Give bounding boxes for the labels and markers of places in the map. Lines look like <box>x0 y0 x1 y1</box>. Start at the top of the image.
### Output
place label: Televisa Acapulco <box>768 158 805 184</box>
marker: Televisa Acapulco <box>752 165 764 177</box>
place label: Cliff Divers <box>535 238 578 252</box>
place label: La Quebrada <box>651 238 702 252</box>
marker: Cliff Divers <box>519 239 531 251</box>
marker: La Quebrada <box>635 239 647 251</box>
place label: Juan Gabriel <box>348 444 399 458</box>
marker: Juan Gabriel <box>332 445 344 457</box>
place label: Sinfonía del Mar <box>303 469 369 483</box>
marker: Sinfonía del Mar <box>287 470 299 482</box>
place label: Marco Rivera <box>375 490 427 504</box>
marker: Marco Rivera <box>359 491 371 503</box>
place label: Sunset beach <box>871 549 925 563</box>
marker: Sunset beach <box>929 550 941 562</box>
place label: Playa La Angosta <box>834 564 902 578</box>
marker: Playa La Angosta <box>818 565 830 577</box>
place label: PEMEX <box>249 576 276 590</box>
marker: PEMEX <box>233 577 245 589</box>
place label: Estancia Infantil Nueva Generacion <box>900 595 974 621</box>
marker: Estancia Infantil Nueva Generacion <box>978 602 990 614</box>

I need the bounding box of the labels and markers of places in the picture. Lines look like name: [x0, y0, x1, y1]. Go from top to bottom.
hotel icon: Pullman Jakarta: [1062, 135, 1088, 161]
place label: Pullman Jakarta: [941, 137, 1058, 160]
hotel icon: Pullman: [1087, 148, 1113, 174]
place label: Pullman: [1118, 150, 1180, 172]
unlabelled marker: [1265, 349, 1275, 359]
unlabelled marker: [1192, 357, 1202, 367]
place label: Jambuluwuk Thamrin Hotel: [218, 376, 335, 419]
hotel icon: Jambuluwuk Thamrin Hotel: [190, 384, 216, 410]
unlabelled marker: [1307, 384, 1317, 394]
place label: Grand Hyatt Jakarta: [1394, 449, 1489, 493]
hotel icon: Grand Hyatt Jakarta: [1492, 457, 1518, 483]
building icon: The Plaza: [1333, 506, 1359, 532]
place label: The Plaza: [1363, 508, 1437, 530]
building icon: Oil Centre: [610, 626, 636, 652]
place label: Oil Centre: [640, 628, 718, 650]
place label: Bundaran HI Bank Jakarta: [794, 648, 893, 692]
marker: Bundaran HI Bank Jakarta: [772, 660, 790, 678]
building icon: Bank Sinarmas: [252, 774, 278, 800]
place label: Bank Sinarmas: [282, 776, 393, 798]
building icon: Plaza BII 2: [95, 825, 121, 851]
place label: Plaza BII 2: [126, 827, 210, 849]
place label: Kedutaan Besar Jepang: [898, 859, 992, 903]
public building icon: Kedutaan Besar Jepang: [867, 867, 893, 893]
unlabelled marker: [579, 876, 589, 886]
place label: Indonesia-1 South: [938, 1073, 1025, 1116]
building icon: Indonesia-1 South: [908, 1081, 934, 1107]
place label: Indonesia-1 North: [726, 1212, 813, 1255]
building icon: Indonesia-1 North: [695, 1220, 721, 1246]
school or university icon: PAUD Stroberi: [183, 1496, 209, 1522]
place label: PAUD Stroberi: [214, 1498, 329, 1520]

####

Exercise goal ▸
Your task is to collect every line above that contains the word "Plaza".

The completed task ▸
building icon: The Plaza: [1333, 506, 1359, 532]
place label: The Plaza: [1363, 508, 1437, 530]
building icon: Plaza BII 2: [95, 825, 121, 851]
place label: Plaza BII 2: [126, 827, 210, 849]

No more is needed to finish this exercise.